Collected data
===

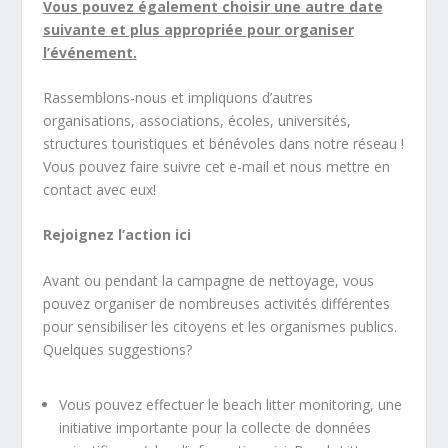
Vous pouvez également choisir une autre date
suivante et plus appropriée pour organiser
l’événement.
Rassemblons-nous et impliquons d’autres
organisations, associations, écoles, universités,
structures touristiques et bénévoles dans notre réseau !
Vous pouvez faire suivre cet e-mail et nous mettre en
contact avec eux!
Rejoignez l’action ici
Avant ou pendant la campagne de nettoyage, vous
pouvez organiser de nombreuses activités différentes
pour sensibiliser les citoyens et les organismes publics.
Quelques suggestions?
Vous pouvez effectuer le beach litter monitoring, une
initiative importante pour la collecte de données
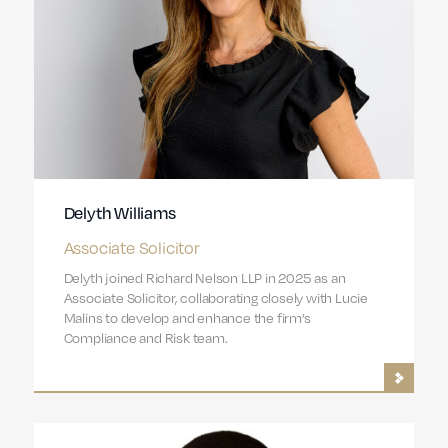
Delyth Williams
Associate Solicitor
Delyth joined Richard Nelson LLP in 2025 as an
Associate Solicitor, collaborating closely with Lucie
Malins to develop and enhance the firm’s
Compliance and Risk team.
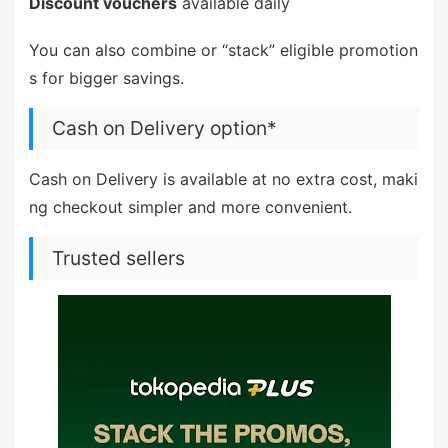
Discount vouchers
available daily
You can also combine or “stack” eligible promotion
s for bigger savings.
Cash on Delivery option*
Cash on Delivery is available at no extra cost, maki
ng checkout simpler and more convenient.
Trusted sellers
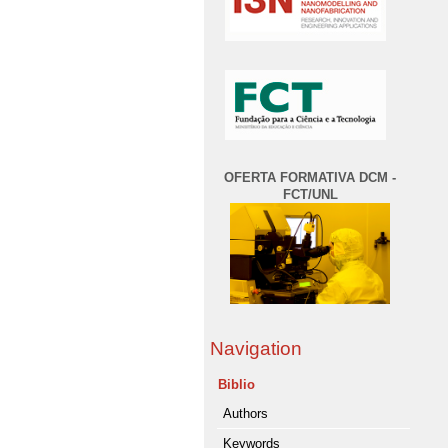
OFERTA FORMATIVA DCM -
FCT/UNL
Navigation
Biblio
Authors
Keywords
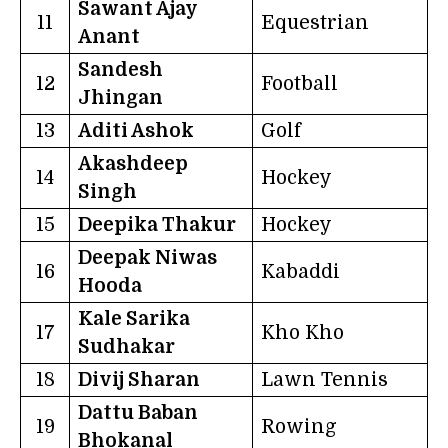
Sawant Ajay
11
Equestrian
Anant
Sandesh
12
Football
Jhingan
13
Aditi Ashok
Golf
Akashdeep
14
Hockey
Singh
15
Deepika Thakur
Hockey
Deepak Niwas
16
Kabaddi
Hooda
Kale Sarika
17
Kho Kho
Sudhakar
18
Divij Sharan
Lawn Tennis
Dattu Baban
19
Rowing
Bhokanal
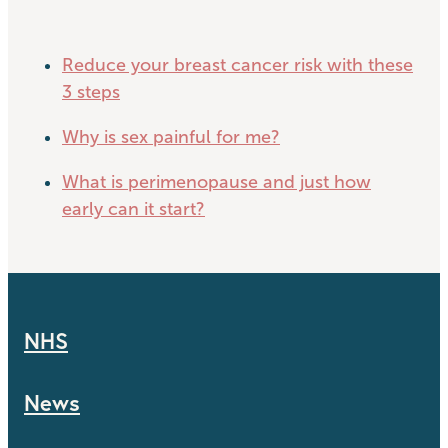
Reduce your breast cancer risk with these
3 steps
Why is sex painful for me?
What is perimenopause and just how
early can it start?
NHS
News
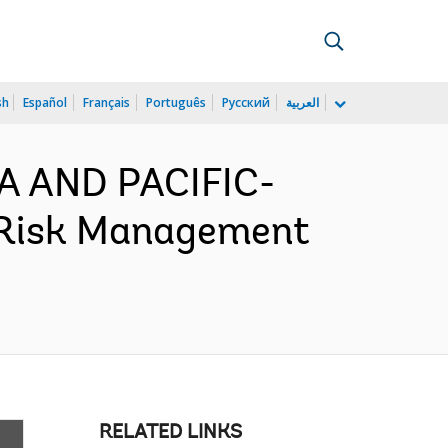
sh
Español
Français
Português
Русский
العربية
IA AND PACIFIC-
 Risk Management
RELATED LINKS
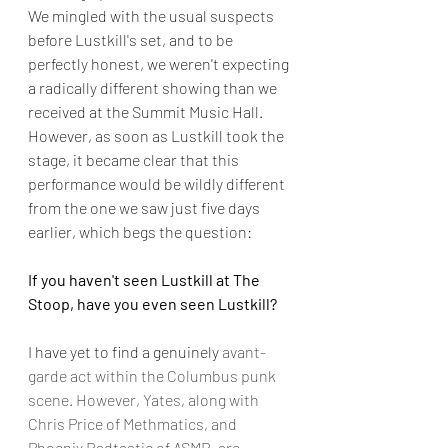
We mingled with the usual suspects 
before Lustkill's set, and to be 
perfectly honest, we weren't expecting 
a radically different showing than we 
received at the Summit Music Hall. 
However, as soon as Lustkill took the 
stage, it became clear that this 
performance would be wildly different 
from the one we saw just five days 
earlier, which begs the question: 
If you haven't seen Lustkill at The 
Stoop, have you even seen Lustkill?
I have yet to find a genuinely 
avant-
garde act within the Columbus punk 
scene. However, Yates, along with 
Chris Price of Methmatics, and 
Phoenix Radtastic of ASMR, are 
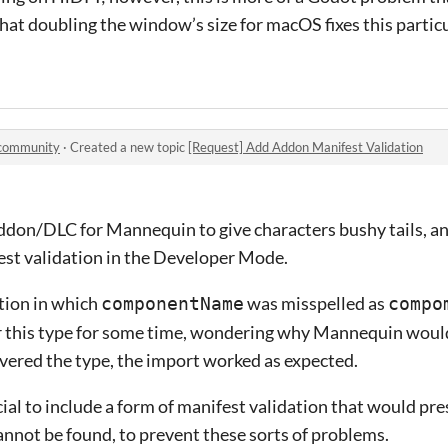
hat doubling the window’s size for macOS fixes this particu
 community
·
Created a new topic
[Request] Add Addon Manifest Validation
addon/DLC for Mannequin to give characters bushy tails, and
est validation in the Developer Mode.
ation in which
was misspelled as
componentName
compo
er this type for some time, wondering why Mannequin would
overed the type, the import worked as expected.
cial to include a form of manifest validation that would pres
 cannot be found, to prevent these sorts of problems.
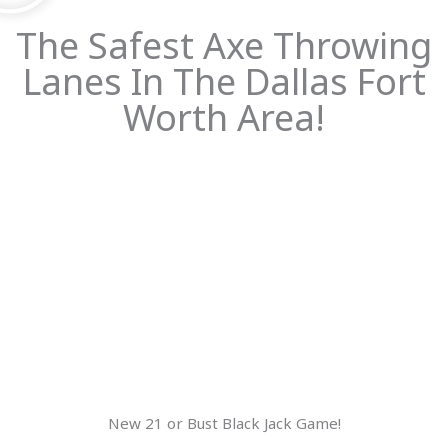
The Safest Axe Throwing
Lanes In The Dallas Fort
Worth Area!
New 21 or Bust Black Jack Game!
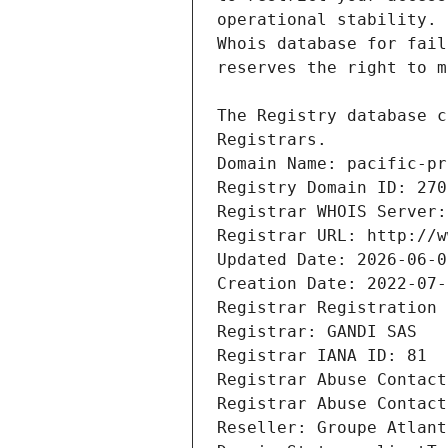
Registrars.
Domain Name: pacific-pr
Registry Domain ID: 270
Registrar WHOIS Server:
Registrar URL: http://w
Updated Date: 2026-06-0
Creation Date: 2022-07-
Registrar Registration 
Registrar: GANDI SAS
Registrar IANA ID: 81
Registrar Abuse Contact
Registrar Abuse Contact
Reseller: Groupe Atlant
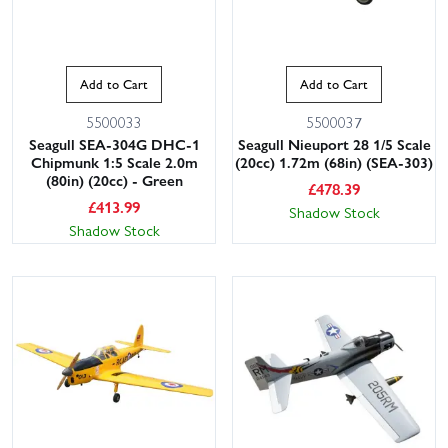
Add to Cart
Add to Cart
5500033
5500037
Seagull SEA-304G DHC-1
Seagull Nieuport 28 1/5 Scale
Chipmunk 1:5 Scale 2.0m
(20cc) 1.72m (68in) (SEA-303)
(80in) (20cc) - Green
£
478.39
£
413.99
Shadow Stock
Shadow Stock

===

■ **THE PROBLEM**
In the entries above, find each line that includes the string "Seagull" and copy it.

■ **TASK ANSWER**
Seagull SEA-304G DHC-1
Seagull Nieuport 28 1/5 Scale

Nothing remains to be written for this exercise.